Quick note—green mirrored polarized sunglasses are also sometimes called just green lenses, though they are mistakenly referred to as this. Green lenses do not exist; green mirrored polarized sunglasses get their green color from the mirror coating. 

Amber/Brown Lens

Amber polarized lenses, used interchangeably with copper and rose lenses, are more commonly identified as brown lenses.

These lenses are great for sight fishing in shallow waters and low light, blocking out all blue and increasing depth, color perception, and contrast. These features let you spot fish more easily, especially in brown, muddied waters.

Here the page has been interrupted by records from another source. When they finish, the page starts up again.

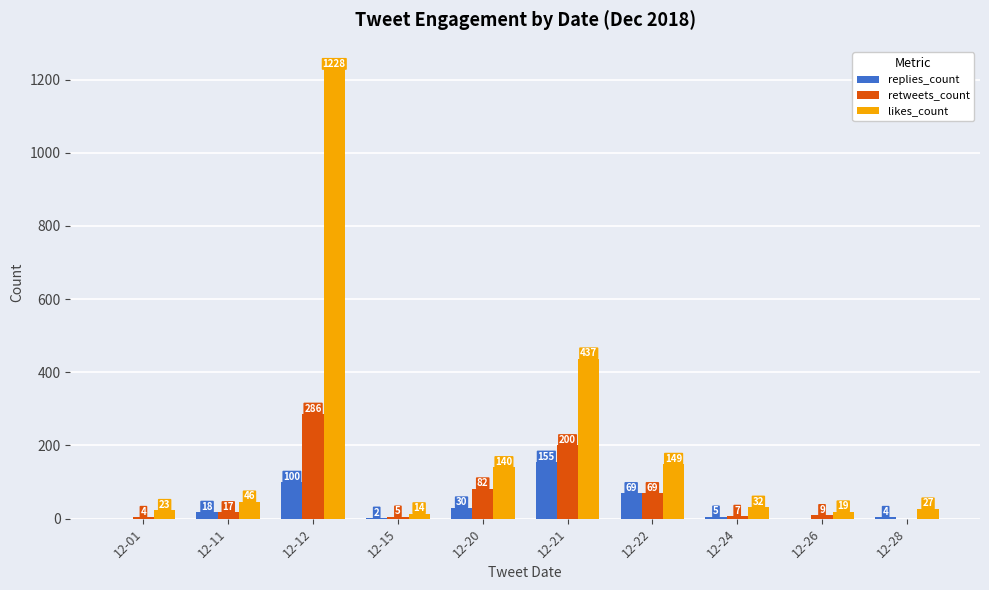

Is it true that retweets_count equals 40 at 12-21?

False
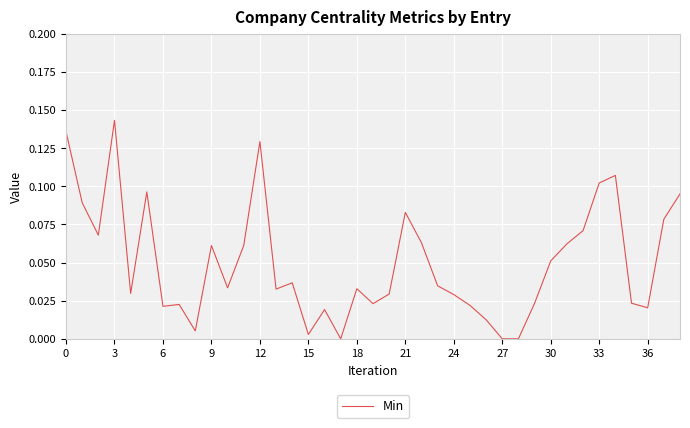

Is this an area chart (filled region under the line)?

No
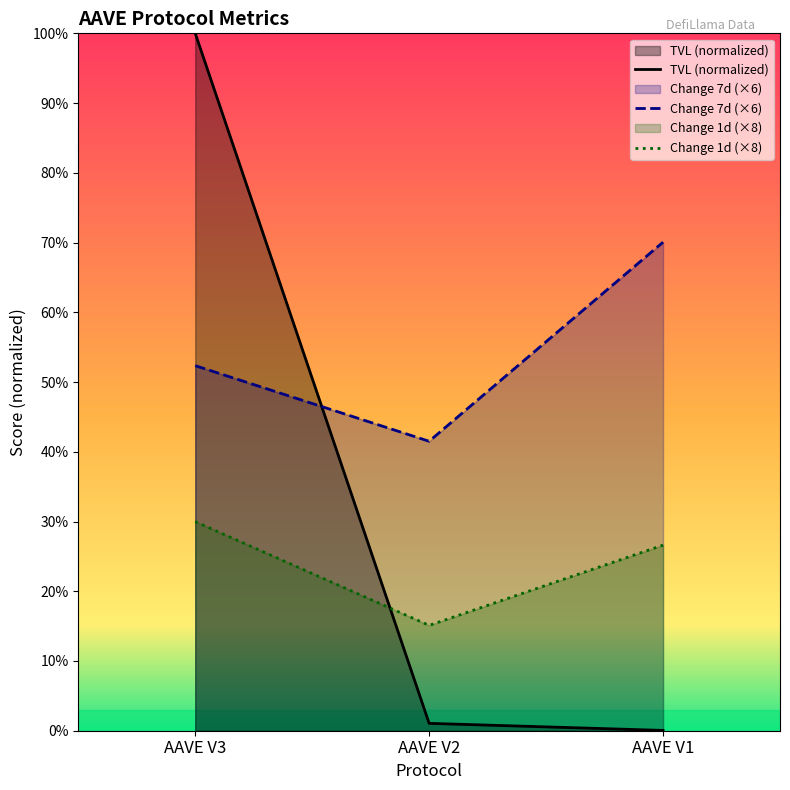

Is the value of change_7d at AAVE V1 greater than the value of change_1d at AAVE V3?

Yes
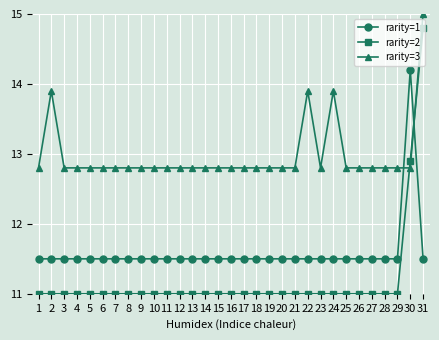

What is the value of the rarity=3 point at the 7th from the left?

12.8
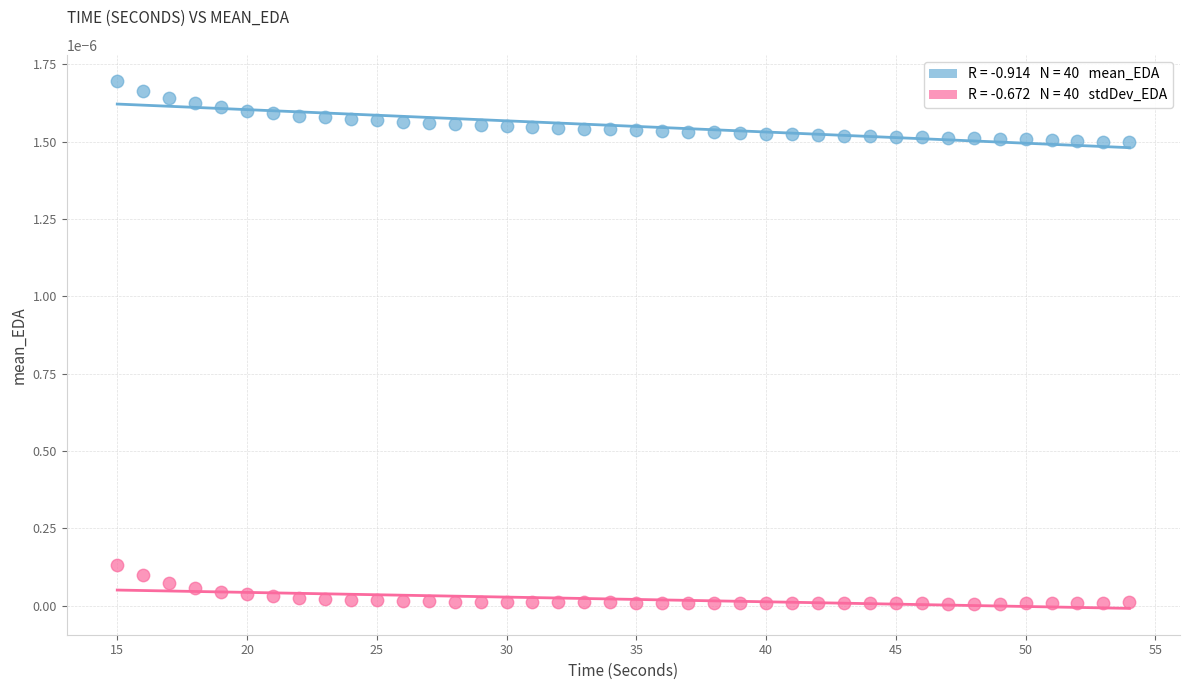

Across all data points, what is the range of X values (max minus min)?

39.0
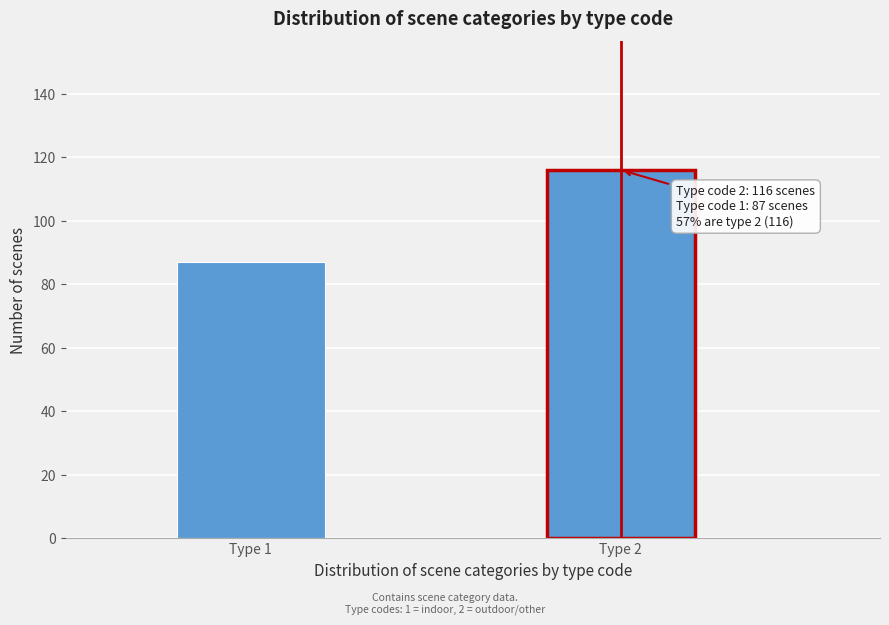

Reading left to right, extract all data points from this chart.

87	116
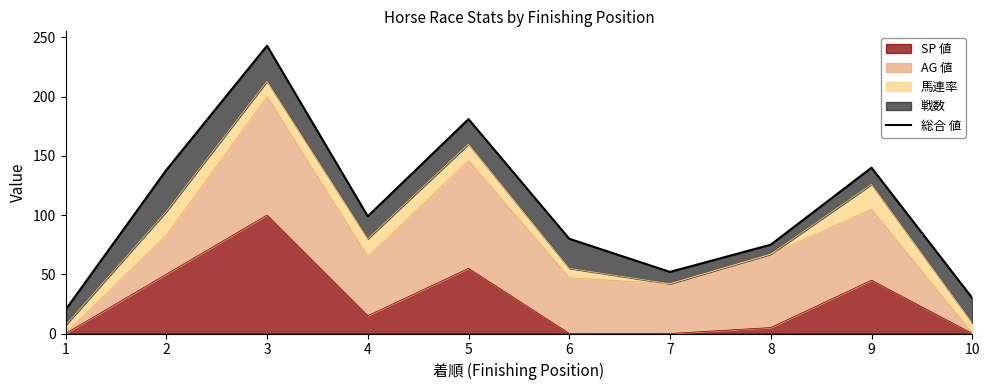

What is the difference between the maximum and minimum values?

223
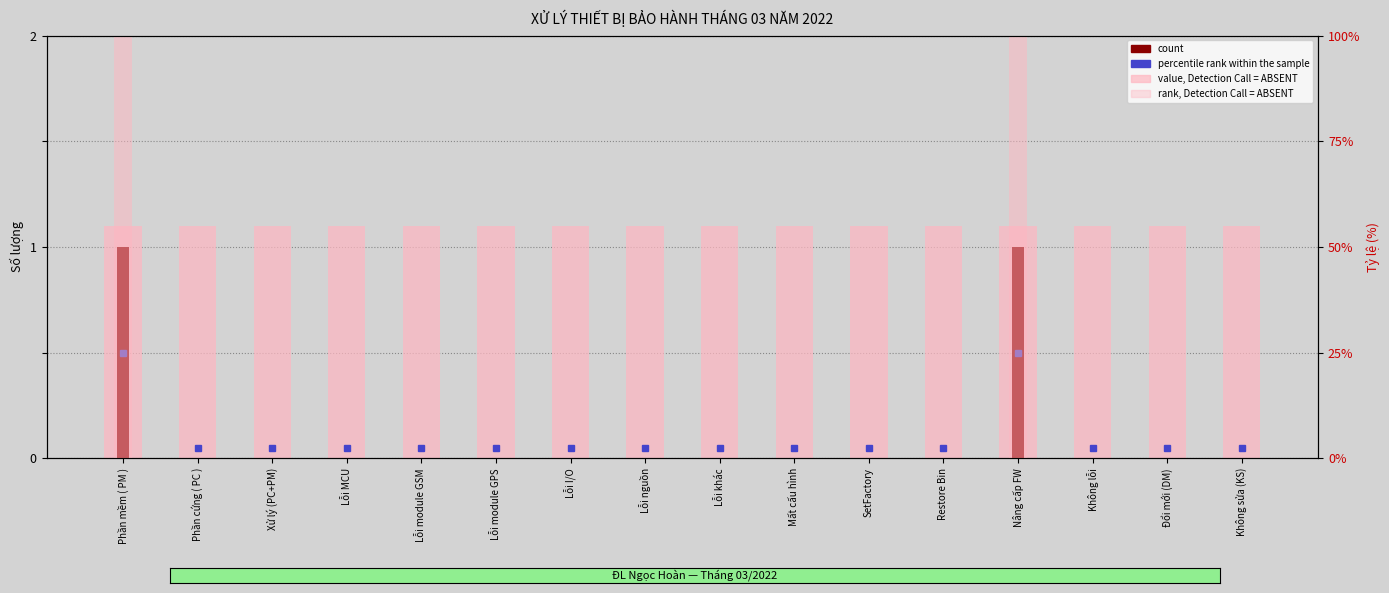

Is it true that value, Detection Call = ABSENT equals -56.9 at Restore Bin?

False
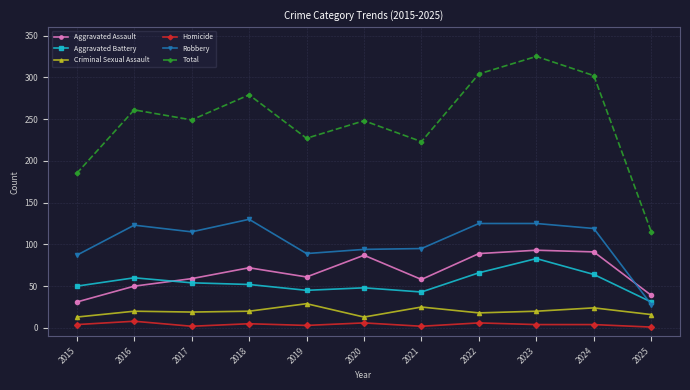

Which series changed the most between 2019 and 2020?

Aggravated Assault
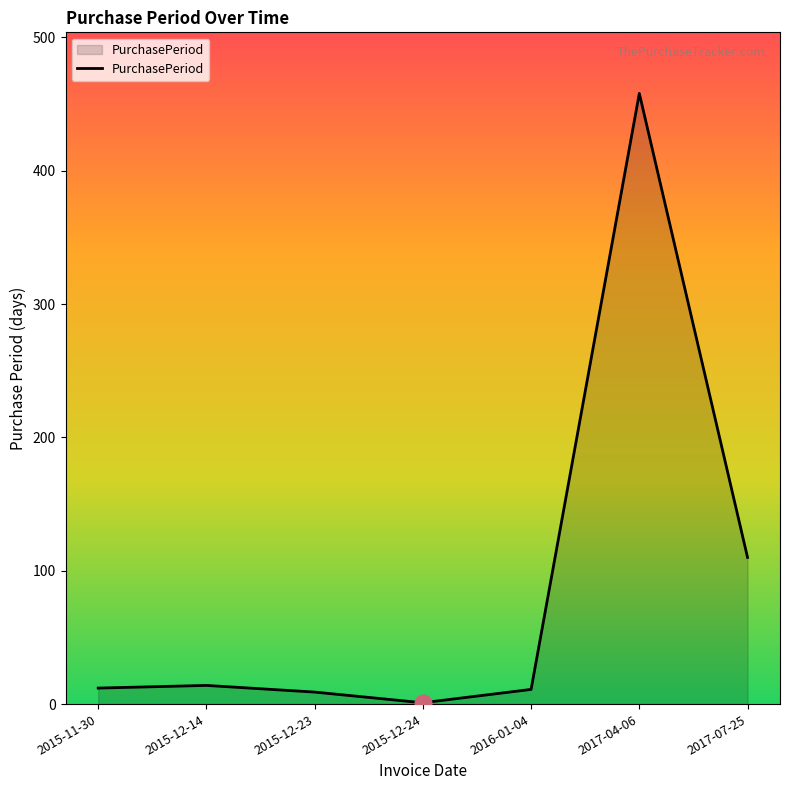

At which label is the value closest to 229?

2017-07-25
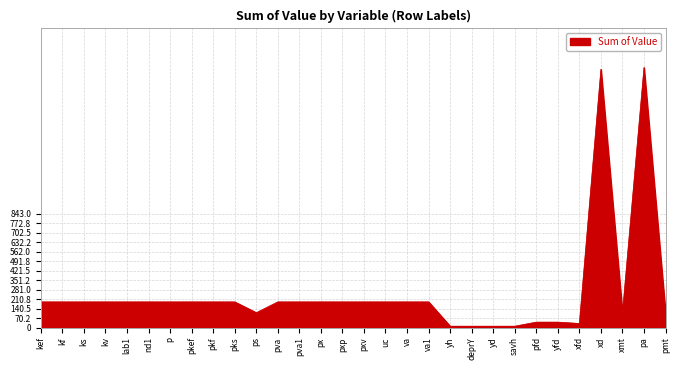

What is the maximum value shown in the chart?

1926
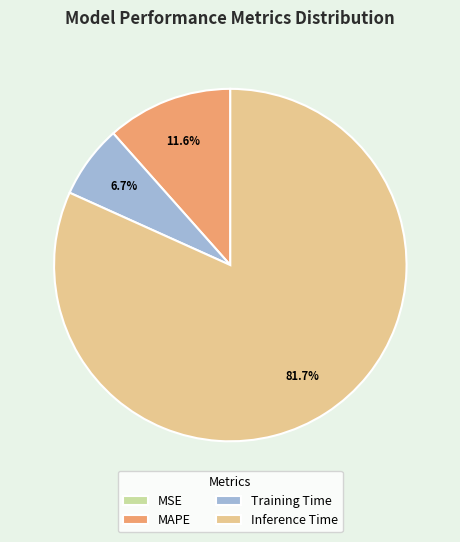

What percentage is NOT represented by Training Time?

93.3%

Though they can function in bright light, too, amber/brown lenses are best for cloudy and dim conditions. 

Gray Lens

Also called neutral or natural lenses, gray lenses are highly favored for their versatility—whether you’re fishing inshore, offshore, in flats, in the deep sea, or even enjoying a round of golf, you can use them anywhere!

Gray lenses uniformly filter light, so with gray lenses, you see all the colors as they are, minus bright glares and reflections. They offer your eyes the most protection, due to which many anglers use them in open water conditions, where the sun is extremely harsh. 

Final Thoughts

guy wearing polarized glasses for saltwater fishing

We get it—colors can be quite confusing.

Here’s a breakdown of which lenses to use in different fishing situations:

Best Lens Color For Saltwater Fishing: If you’re fishing inshore, use green polarized mirrored lenses or brown lenses to let you see better and further while enhancing colors and protecting your eyes.

If saltwater fishing offshore, use a gray or brown polarized lens with a blue mirror coating, letting you see true-to-life colors with enhanced vision.

Best Lens Color For Freshwater Fishing: Amber lenses with green mirrors are great for fishing inshore and in flats, enhancing colors and protecting your eyes. They’re also ideal for fishing in rivers and lakes.

Remember—you don’t have to be confused by mirrored or polarized sunglasses for fishing. All lenses designed for fishing are polarized; adding a mirror coating helps cut off glare while providing better protection.

Fishing is as much about observing fish and understanding their patterns and behavior as it is about catching them skillfully, and for the former, the right glasses are essential.

Pick the right pair of lenses for your fishing adventures, and you’ll immediately see a marked improvement in your fishing trips. Tight lines!